Task. Show each line in the entries below that contains the string "values".

Records supplied.
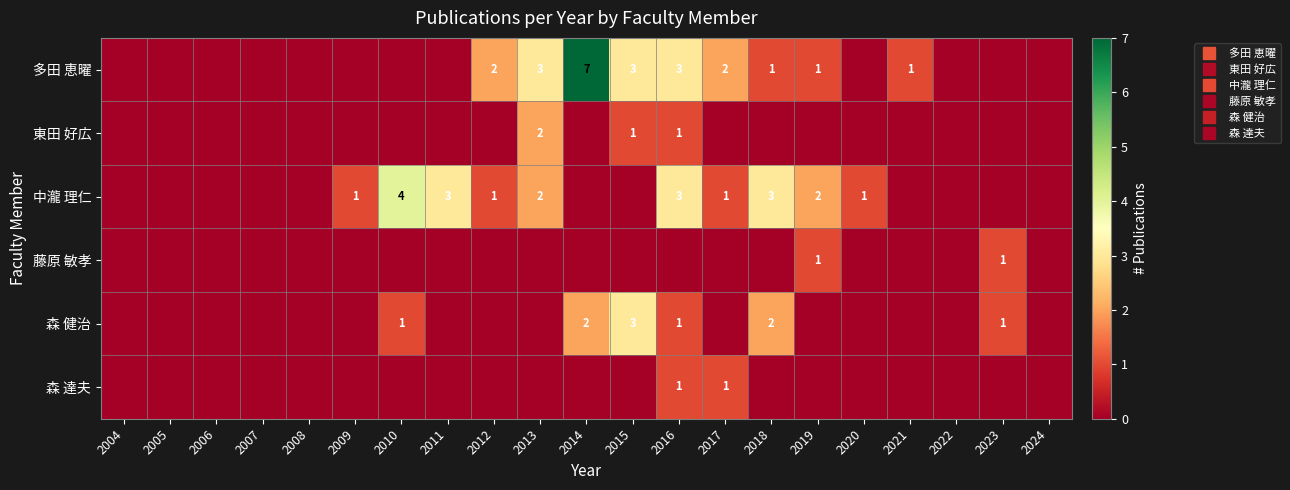

What is the difference between the maximum and minimum values in the 森 達夫 series?

1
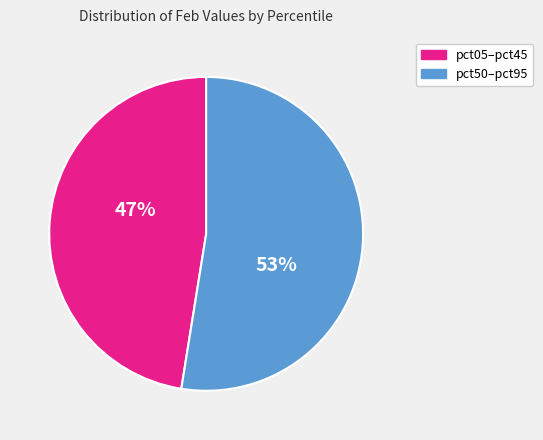

Approximately how many times larger is the value at pct50–pct95 compared to pct05–pct45?

1.1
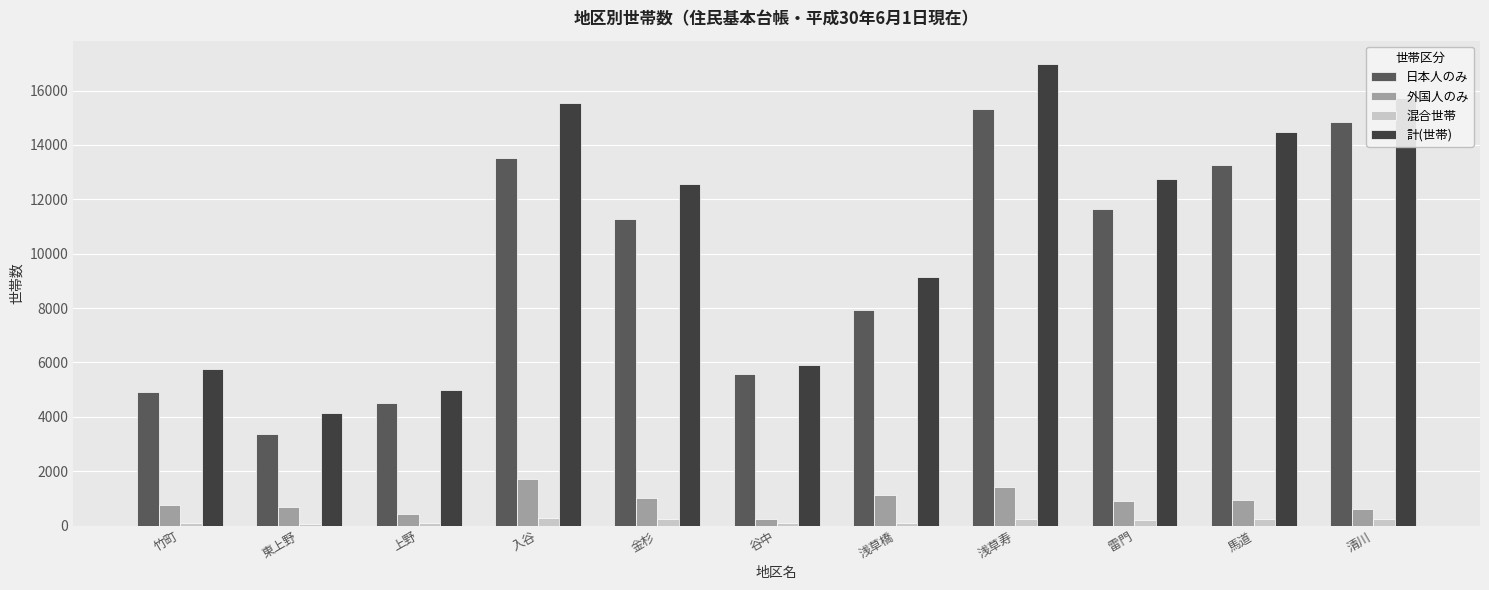

Where is 日本人のみ nearest to the value 9359?

浅草橋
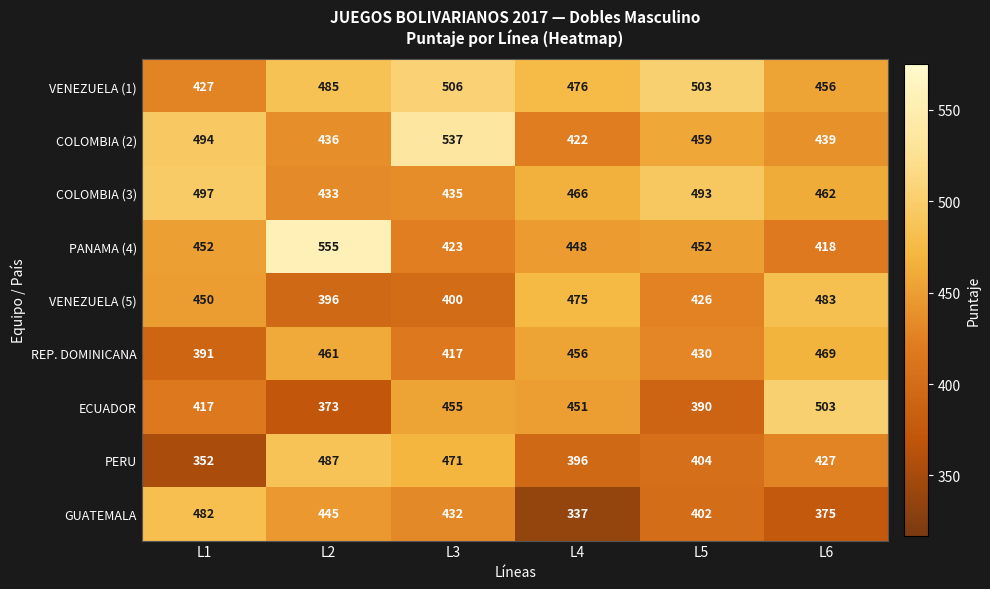

What is the sum of the VENEZUELA (1) values at L4 and L3?

982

Written solution.
What is the difference between the maximum and minimum values in the 森 達夫 series?
What is the sum of the VENEZUELA (1) values at L4 and L3?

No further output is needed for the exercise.